In the spring of 1806 the homeward journey was begun. On the Missouri side of the mountains the Bird-woman was detailed to help Captain Clark find a separate trail, to the Yellowstone River.
And this she did, in splendid fashion; for when the party knew not which way was the best way, out of the surrounding hills, to the plains, she picked the landmarks; and though she had not been here in many years, she showed the gap that led over and down and brought them straight to the sunken canoes.
On August 14 the whole company was at the Mandan towns once more. After her absence of a year and a half, and her journey of six thousand miles, bearing little Toussaint (another great traveler) Sacagawea might gaily hustle ashore, to entertain the other women with her bursting budget of stories.
The captains offered to take Chaboneau and Sacagawea and Toussaint on down to St. Louis. The Bird-woman would gladly have gone. She wanted to learn more of the white people's ways. She wanted to be white, herself.

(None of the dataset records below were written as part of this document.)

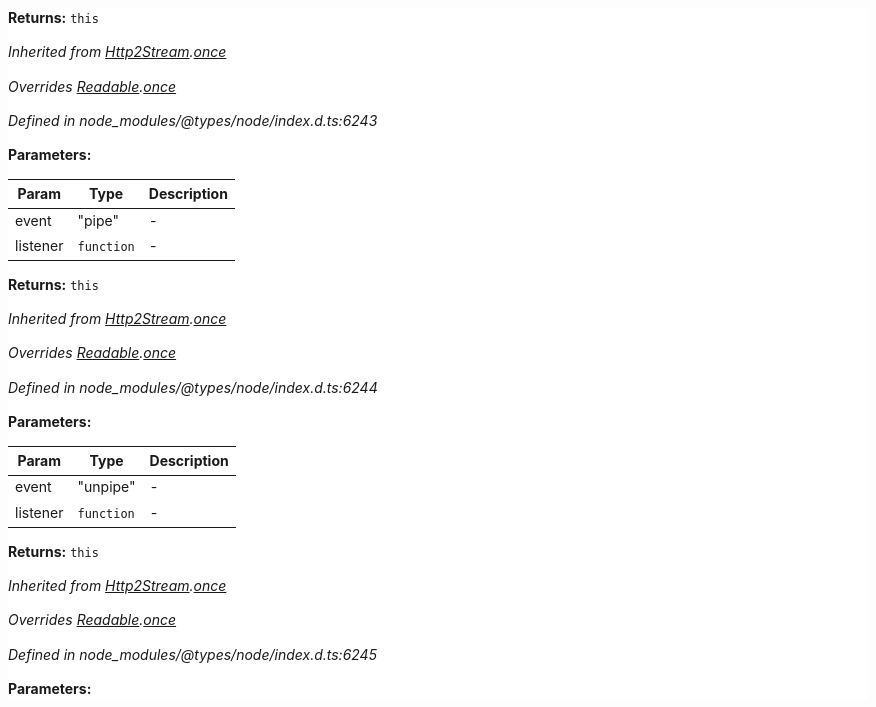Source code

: **Returns:** `this`



*Inherited from [Http2Stream](_node_modules__types_node_index_d_._http2_.http2stream.md).[once](_node_modules__types_node_index_d_._http2_.http2stream.md#once)*

*Overrides [Readable](../classes/_node_modules__types_node_index_d_._stream_.internal.readable.md).[once](../classes/_node_modules__types_node_index_d_._stream_.internal.readable.md#once)*

*Defined in node_modules/@types/node/index.d.ts:6243*



**Parameters:**

| Param | Type | Description |
| ------ | ------ | ------ |
| event | "pipe"   |  - |
| listener | `function`   |  - |





**Returns:** `this`



*Inherited from [Http2Stream](_node_modules__types_node_index_d_._http2_.http2stream.md).[once](_node_modules__types_node_index_d_._http2_.http2stream.md#once)*

*Overrides [Readable](../classes/_node_modules__types_node_index_d_._stream_.internal.readable.md).[once](../classes/_node_modules__types_node_index_d_._stream_.internal.readable.md#once)*

*Defined in node_modules/@types/node/index.d.ts:6244*



**Parameters:**

| Param | Type | Description |
| ------ | ------ | ------ |
| event | "unpipe"   |  - |
| listener | `function`   |  - |





**Returns:** `this`



*Inherited from [Http2Stream](_node_modules__types_node_index_d_._http2_.http2stream.md).[once](_node_modules__types_node_index_d_._http2_.http2stream.md#once)*

*Overrides [Readable](../classes/_node_modules__types_node_index_d_._stream_.internal.readable.md).[once](../classes/_node_modules__types_node_index_d_._stream_.internal.readable.md#once)*

*Defined in node_modules/@types/node/index.d.ts:6245*



**Parameters:**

But Chaboneau respectfully declined. He said that it would be a strange country, and that he could not make a living there; later, he might send his boy, to be educated by the captains. That was all.
So he was paid wages amounting to five hundred dollars and thirty-three cents. Sacagawea was paid nothing. The captains left her to her Indian life, and she followed them only with her heart.
Nevertheless, she did see her great Red Head Chief again. Captain Clark was appointed by the President as Indian agent with headquarters in St. Louis. He was a generous, whole-souled man, was this russet-haired William Clark, and known to all the Indians of the plains as their stanch friend.
So it is probable that he did not forget Sacagawea, his loyal Bird-woman. In 1810 she, the boy Toussaint, and Chaboneau, visited in St. Louis. In 1811 they were on their way up-river, for the Indian country. Life among the white people had proved too much for the gentle Sacagawea. She had tried hard to live their way, but their way did not agree with her. She had sickened, and she longed for the lodges of the Shoshonis. Chaboneau, too, had become weary of a civilized life.
Sacagawea at last returned to her "home folks" the Snakes. No doubt Chaboneau went with her. But there is record that he was United States interpreter, in 1837, on the upper Missouri; and that he died of small-pox among the Mandans, soon afterward.
The Bird-woman out-lived him. She and her boy removed with the Snakes to the Wind River reservation, Wyoming; and there, near Fort Washakie, the agency, she died on April 9, 1884, aged ninety-six years, and maybe more.
A brass tablet marks her grave. A mountain peak in Montana has been named Sacagawea Peak. A bronze statue of her has been erected in the City Park of Portland, Oregon. Another statue has been erected in the state capitol at Bismarck, North Dakota.
So, although all the wages went to her husband, she knows that the white people of the great United States remember the loving services of the brave little Bird-woman, who without the promise of pay, helped carry the Flag to the Pacific.